The whistleblowers whom Gold has represented range from quality control officers pointing out explosion and national security risks at nuclear facilities, to employees revealing deadly contamination at a peanut plant, to climate scientists being censored by the government. During the first Trump administration, when the federal government began separating families at the border, Gold’s career turned toward immigration; she saw her own daughter, who was 9 at the time, in the faces of children torn from their parents.
“I was horrified,” Gold said. “I knew employees would want to speak up and I knew we could help them.”
Medical and mental health experts represented by Gold came forward to Congress and national news sources such as “60 Minutes” about the psychological harm caused by breaking up families and the poor standards of care at detention centers.
“Their first disclosures encouraged other whistleblowers,” Gold said. “Whistleblowers seem like they're just speaking out, but it takes an army to help them.”
Now, during the second Trump administration, Gold said she and her colleagues “have never been busier.”
“The issue of immigration lines up with democracy, because this administration is using immigration as one of its primary vehicles to undermine the rule of law,” Gold said.
Gold is currently representing Erez Reuveni, a former Department of Justice attorney who was fired for refusing to lie to a federal judge about Kilmar Abrego Garcia, who was mistakenly deported to El Salvador last year, having evidence of gang membership.
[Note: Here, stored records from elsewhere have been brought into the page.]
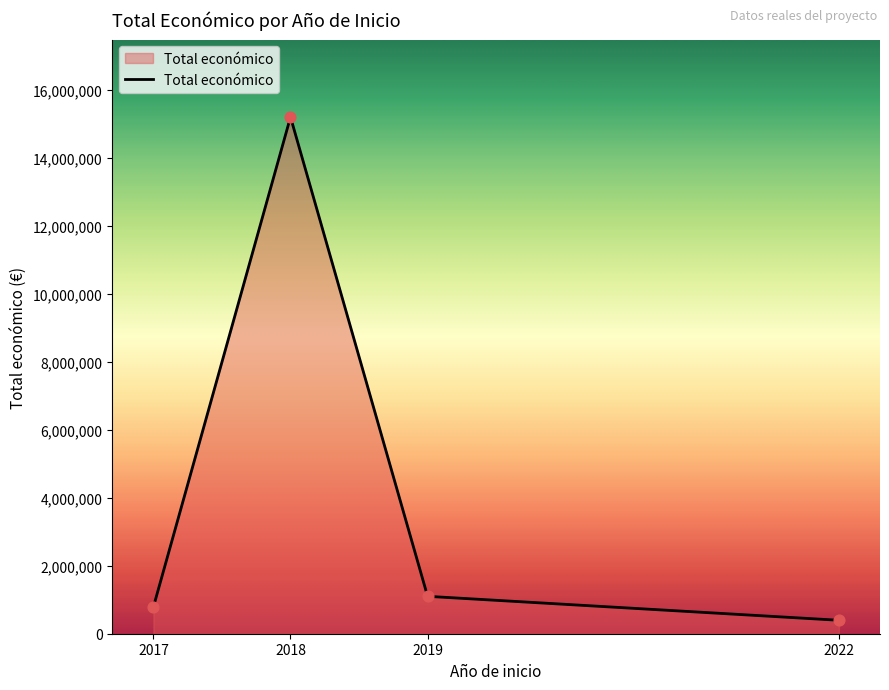

Which has a higher value, 2017 or 2018?

2018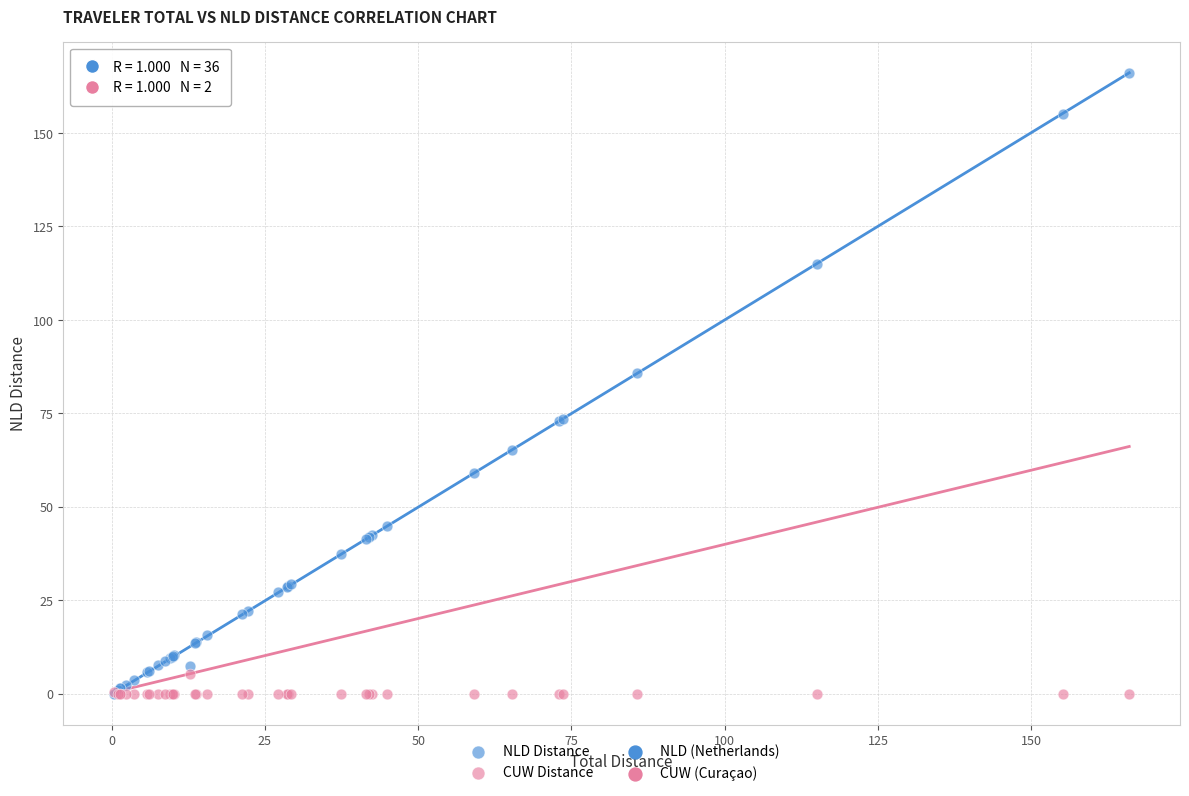

Which series has the largest Y range (max minus min)?

NLD Distance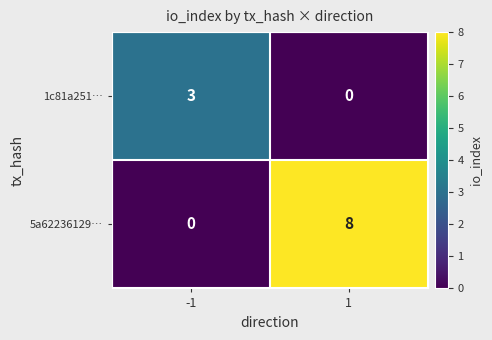

What is the sum of the 1c81a251… values at -1 and 1?

3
This case helped chip away at the Department of Justice’s credibility in the courtroom, which has “thrown sand in the gears of the machine working to do illegal things and brought others forward,” Gold said.
“Silence will do nothing, and this is something we can do. It is an honor to be able to make a difference as a public interest lawyer at this moment of history that we are in, in concert with so many other lawyers contributing their time, talent, and energy to protecting the vulnerable from abuses of power, using the rule of law to protect the rule of law,” she said. “I feel so lucky to have found my passion early and channel it for the larger public good. I am grateful that Seattle University School of Law has been such an integral part of my journey.”
At the close of the event, the WLC and WOCC presented Giannara Martell '26 with the Kellye Testy Scholarship for leadership, service, and a deep commitment to supporting women in the legal profession, and Mingyue Zhou '26 with the Justice G. Helen Whitener Scholarship for carrying forward a commitment to justice and inclusion.
“Every single one of you deserves a spot at the table. Don't let anyone tell you otherwise,” Martell said. “We need you at spaces that were not built for us.”